* Given passage
— BEGIN —
When central banks print seemingly unlimited amounts of paper currency to buy up government and corporate bonds, they are following the playbook of John Maynard Keynes.

When we worry that uncertainty and fear will turn a momentary downturn into a prolonged recession, we are channeling John Maynard Keynes.

It is our good fortune, then, that at this most Keynesian of moments, Zachary Carter has produced a spectacular new biography that paints a rich and textured portrait of the great economist and locates his ideas within the broad sweep of economic and intellectual history.

Although Carter is known for his reporting on economic policy for HuffPost, he has found an even higher calling as a writer who can explain economic concepts with such clarity and simplicity that we digest them with the same ease and satisfaction as a plump oyster sliding down our gullet. With his first book, Carter establishes himself as the rare writer who can weave compelling narrative, insightful analysis and explication of complex phenomena in prose that is accessible, elegant, almost lyrical at times. “The Price of Peace” should be required reading for every economics major and anyone who struggles to understand the interplay of money, markets and economic policy.

(Full disclosure: While I’ve never met Carter, his wife was once a reporter and editor in The Washington Post’s Business section.)

Although a prodigious researcher, Carter owes much to the British economist Robert Skidelsky, whose authoritative three-volume biography was the first to proclaim that Keynes had done for economics what Einstein had done for physics. Carter’s contribution is to chronicle the development of Keynesian economics in the decades since, both in England, where it retains a more socialist patina, and in the United States, where it has been molded by economists such as John Kenneth Galbraith, Paul Samuelson, James Tobin and Robert Solow into a theory that is more respectful of markets and tolerant of the inequality, insecurity and monopoly power that they produce.
— END —
* Information supplied
— BEGIN —
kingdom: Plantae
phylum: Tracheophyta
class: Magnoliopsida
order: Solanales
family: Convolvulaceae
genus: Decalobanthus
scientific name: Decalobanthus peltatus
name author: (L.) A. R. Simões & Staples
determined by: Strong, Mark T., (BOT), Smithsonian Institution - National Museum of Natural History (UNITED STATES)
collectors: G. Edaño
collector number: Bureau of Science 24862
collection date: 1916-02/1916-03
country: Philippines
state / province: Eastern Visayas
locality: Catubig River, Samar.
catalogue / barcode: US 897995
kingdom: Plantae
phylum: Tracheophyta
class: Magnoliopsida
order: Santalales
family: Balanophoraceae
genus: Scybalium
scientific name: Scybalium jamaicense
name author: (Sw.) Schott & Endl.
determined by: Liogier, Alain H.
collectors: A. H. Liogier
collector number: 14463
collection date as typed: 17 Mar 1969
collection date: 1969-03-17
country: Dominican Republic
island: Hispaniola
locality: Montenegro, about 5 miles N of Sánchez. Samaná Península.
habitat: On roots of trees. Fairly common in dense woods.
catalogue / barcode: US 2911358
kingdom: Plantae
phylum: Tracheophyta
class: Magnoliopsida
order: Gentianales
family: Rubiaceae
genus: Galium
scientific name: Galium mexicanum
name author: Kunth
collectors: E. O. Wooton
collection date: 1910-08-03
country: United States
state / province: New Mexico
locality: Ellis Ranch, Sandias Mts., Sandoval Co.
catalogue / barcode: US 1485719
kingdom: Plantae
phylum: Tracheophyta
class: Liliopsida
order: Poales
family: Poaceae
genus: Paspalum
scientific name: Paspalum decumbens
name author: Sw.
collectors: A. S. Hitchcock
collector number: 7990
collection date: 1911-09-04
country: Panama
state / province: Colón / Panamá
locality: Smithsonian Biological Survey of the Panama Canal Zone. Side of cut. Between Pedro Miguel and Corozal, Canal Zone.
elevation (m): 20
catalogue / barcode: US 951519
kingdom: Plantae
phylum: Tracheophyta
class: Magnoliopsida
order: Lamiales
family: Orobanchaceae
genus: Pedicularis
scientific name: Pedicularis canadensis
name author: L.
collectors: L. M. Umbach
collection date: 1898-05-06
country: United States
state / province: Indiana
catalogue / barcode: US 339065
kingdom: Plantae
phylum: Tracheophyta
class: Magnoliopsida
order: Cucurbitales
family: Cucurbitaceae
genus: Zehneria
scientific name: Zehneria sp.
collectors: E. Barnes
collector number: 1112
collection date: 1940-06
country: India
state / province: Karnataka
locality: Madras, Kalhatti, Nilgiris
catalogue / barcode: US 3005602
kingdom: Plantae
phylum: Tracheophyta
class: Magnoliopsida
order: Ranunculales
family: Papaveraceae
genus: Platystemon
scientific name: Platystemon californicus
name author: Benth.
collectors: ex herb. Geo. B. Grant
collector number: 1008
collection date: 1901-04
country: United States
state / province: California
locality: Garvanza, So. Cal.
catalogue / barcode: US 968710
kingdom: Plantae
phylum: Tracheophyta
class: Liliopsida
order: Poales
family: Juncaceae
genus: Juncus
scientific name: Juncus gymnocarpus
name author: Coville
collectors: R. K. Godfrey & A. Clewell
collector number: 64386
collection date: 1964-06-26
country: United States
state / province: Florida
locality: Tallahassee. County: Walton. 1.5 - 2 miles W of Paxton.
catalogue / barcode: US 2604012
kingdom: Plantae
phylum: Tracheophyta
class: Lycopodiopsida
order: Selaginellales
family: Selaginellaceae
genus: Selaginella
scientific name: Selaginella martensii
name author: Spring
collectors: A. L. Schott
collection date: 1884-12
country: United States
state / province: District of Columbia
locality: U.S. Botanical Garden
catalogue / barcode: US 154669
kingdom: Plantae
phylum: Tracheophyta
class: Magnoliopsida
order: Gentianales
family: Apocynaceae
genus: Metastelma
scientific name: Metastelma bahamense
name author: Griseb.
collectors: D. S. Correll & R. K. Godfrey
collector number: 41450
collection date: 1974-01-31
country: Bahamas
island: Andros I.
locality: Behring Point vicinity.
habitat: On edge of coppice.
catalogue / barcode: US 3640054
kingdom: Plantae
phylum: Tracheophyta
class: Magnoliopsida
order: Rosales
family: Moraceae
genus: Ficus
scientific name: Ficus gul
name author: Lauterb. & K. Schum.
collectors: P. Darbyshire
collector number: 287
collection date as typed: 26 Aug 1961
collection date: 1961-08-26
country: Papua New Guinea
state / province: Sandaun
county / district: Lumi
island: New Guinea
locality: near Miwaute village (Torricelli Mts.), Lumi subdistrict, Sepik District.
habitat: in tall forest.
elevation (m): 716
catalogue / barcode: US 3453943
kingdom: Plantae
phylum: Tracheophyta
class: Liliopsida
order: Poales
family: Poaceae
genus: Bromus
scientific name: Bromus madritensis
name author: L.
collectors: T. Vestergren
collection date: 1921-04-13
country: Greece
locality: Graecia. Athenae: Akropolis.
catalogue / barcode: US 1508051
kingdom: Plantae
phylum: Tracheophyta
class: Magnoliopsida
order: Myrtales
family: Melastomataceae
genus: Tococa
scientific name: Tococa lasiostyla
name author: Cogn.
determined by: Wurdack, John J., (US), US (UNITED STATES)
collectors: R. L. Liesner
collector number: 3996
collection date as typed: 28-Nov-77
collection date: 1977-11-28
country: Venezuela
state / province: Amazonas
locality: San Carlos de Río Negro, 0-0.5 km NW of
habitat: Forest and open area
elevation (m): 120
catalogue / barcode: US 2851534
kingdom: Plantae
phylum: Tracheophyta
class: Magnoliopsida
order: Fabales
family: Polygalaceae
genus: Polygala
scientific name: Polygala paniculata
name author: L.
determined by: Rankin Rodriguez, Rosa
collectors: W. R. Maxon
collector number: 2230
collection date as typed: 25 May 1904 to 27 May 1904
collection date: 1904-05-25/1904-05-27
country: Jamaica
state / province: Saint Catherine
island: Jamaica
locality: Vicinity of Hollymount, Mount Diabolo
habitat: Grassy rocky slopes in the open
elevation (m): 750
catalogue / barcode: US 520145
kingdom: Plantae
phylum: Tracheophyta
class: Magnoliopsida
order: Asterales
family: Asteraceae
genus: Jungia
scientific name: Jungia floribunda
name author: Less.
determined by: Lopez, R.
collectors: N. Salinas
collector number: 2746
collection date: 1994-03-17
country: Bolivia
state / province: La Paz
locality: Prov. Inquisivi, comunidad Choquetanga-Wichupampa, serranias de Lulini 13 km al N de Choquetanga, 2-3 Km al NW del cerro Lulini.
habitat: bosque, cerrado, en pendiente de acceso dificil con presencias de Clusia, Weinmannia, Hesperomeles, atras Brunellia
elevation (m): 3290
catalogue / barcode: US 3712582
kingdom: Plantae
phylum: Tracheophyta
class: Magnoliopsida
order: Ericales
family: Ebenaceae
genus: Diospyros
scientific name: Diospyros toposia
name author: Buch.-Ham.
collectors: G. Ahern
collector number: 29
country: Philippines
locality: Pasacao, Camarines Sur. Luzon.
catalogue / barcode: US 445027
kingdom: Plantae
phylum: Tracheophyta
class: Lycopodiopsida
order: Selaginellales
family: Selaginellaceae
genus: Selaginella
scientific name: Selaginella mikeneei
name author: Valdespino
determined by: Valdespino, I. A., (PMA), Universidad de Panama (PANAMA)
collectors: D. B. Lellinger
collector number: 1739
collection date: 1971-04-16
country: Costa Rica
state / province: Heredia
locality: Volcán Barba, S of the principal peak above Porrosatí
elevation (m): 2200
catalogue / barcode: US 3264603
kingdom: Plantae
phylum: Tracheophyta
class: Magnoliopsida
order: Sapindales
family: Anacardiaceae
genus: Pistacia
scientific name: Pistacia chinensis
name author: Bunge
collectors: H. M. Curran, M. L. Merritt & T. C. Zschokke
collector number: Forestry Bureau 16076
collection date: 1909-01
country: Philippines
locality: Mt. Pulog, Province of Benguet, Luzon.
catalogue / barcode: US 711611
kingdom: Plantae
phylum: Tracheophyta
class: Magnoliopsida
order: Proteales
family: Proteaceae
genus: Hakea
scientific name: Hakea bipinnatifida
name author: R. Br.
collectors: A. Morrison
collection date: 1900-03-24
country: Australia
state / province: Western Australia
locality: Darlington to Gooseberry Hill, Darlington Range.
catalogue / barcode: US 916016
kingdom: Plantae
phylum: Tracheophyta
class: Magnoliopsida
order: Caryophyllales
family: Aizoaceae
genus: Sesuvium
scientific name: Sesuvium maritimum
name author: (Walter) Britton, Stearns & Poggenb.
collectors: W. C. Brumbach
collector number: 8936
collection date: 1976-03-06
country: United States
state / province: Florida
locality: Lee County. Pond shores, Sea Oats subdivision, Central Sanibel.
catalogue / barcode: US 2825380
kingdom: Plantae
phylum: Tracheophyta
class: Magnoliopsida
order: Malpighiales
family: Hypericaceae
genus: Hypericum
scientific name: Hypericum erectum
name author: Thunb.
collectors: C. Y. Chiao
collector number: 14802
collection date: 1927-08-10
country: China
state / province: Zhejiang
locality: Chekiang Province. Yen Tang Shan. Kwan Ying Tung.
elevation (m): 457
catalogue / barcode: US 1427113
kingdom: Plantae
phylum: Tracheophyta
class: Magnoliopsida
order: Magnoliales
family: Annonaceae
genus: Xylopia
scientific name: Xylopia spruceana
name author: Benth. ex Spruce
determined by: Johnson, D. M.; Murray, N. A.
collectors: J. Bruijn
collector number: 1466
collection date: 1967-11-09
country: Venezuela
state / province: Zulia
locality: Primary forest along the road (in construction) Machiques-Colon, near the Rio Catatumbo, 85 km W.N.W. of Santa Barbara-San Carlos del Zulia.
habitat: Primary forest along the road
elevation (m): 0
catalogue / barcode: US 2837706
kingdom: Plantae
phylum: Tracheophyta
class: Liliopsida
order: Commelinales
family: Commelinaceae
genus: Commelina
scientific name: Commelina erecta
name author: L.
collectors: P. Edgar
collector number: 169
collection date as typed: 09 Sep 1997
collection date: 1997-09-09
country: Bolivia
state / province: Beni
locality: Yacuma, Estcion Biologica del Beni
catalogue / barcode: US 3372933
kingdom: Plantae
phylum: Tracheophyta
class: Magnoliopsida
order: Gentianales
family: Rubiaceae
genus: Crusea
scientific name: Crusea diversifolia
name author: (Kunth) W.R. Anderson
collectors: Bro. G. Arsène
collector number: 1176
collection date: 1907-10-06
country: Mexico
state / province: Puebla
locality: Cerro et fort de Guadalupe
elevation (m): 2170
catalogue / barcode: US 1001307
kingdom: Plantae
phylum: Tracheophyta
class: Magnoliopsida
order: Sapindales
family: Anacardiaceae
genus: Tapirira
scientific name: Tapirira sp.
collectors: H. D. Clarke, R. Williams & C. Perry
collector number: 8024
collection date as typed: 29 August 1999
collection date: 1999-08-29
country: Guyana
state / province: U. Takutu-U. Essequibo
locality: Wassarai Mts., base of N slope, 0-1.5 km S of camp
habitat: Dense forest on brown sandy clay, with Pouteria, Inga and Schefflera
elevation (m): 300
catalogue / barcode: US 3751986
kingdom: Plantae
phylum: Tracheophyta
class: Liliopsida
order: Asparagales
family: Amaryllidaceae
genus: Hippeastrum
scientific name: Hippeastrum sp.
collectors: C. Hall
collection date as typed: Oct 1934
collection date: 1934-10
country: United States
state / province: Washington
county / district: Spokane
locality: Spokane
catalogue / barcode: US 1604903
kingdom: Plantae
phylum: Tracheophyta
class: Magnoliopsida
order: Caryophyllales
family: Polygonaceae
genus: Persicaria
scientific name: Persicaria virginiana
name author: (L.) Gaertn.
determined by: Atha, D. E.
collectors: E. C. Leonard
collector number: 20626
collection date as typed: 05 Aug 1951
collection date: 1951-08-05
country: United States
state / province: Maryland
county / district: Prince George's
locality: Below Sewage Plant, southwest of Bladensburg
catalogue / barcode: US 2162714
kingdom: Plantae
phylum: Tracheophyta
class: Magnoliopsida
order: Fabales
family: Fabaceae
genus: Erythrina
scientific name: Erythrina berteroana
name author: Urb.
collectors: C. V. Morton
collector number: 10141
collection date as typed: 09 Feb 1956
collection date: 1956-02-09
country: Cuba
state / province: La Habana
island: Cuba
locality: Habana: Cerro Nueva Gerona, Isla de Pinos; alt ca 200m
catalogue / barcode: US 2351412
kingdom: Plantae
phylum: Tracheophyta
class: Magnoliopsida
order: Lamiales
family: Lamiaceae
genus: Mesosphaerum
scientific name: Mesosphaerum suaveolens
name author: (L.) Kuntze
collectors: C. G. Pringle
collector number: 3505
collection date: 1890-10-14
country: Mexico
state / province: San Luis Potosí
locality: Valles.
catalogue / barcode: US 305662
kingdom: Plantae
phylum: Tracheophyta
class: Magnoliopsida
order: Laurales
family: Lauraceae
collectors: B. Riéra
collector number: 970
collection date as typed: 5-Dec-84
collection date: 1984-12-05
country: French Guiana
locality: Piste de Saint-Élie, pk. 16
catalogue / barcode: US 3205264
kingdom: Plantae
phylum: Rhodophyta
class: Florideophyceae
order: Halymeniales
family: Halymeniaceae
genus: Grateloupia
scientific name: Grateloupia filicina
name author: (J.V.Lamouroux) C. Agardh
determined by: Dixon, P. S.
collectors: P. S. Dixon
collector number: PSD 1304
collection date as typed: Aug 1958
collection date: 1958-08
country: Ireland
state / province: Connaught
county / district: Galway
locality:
— END —
* The problem
Pick up the review of Zachary Carter's biography of John Maynard Keynes after its final paragraph and keep writing it.

* Output for this exercise
Carter’s perspective is that of a 21st-century American who sees a parallel between Britain’s decline and fall as an economic superpower, starting in 1914, and a similar fall from economic grace that he fears has begun in his own country. In Carter’s telling, everything Keynes did as an economist, journalist and public official was motivated by his determination to preserve Britain’s place in the global hierarchy. The tragic irony of his remarkable career was that his ideas were rejected before they were belatedly embraced.

At the Paris Peace Conference that convened at the end of World War I, Keynes failed to persuade his own delegation, and those of the other Allied powers, not to saddle Germany with reparations so large that they would crush the German economy. Not only would the money never be paid, Keynes warned prophetically, but the punishment would invite social unrest and a nationalist resurgence that could lead to another war. Dejected, he returned to London early and penned “The Economic Consequences of the Peace” — a “furious tirade against autocracy, war and weak politicians,” as Carter describes it — which became an instant bestseller and established Keynes as Britain’s best-known and most influential economist.

In the period between the wars, Keynes could not persuade Britain and other countries to abandon a gold standard that forced too many nations to raise interest rates to protect their currencies, thereby driving their economies into recession. In “The End of Laissez-Faire,” he laid out the argument that markets were neither self-correcting nor self-sufficient enough to deliver the right balance of economic efficiency, social justice and individual liberty to save capitalism from its own shortcomings and excesses.

When the global economy sank into depression after the stock market crash of 1929, Keynes was similarly unsuccessful in getting Britain’s political leaders to abandon Victorian values of saving and austerity and have the government borrow and spend when households and businesses would not. In Franklin Roosevelt’s America and Adolph Hitler’s Germany, in contrast, political leaders experimented with the possibility that demand could create its own supply.

And when Allied leaders gathered at New Hampshire’s Bretton Woods resort in the summer of 1944 to create the financial architecture of the postwar global economy, an ailing Keynes could not convince them of the folly of fixed exchange rates and the need for a global central bank.

“The arc of his public life,” Carter writes, “had been one long, fruitless attempt to bend European policy to his brilliance.”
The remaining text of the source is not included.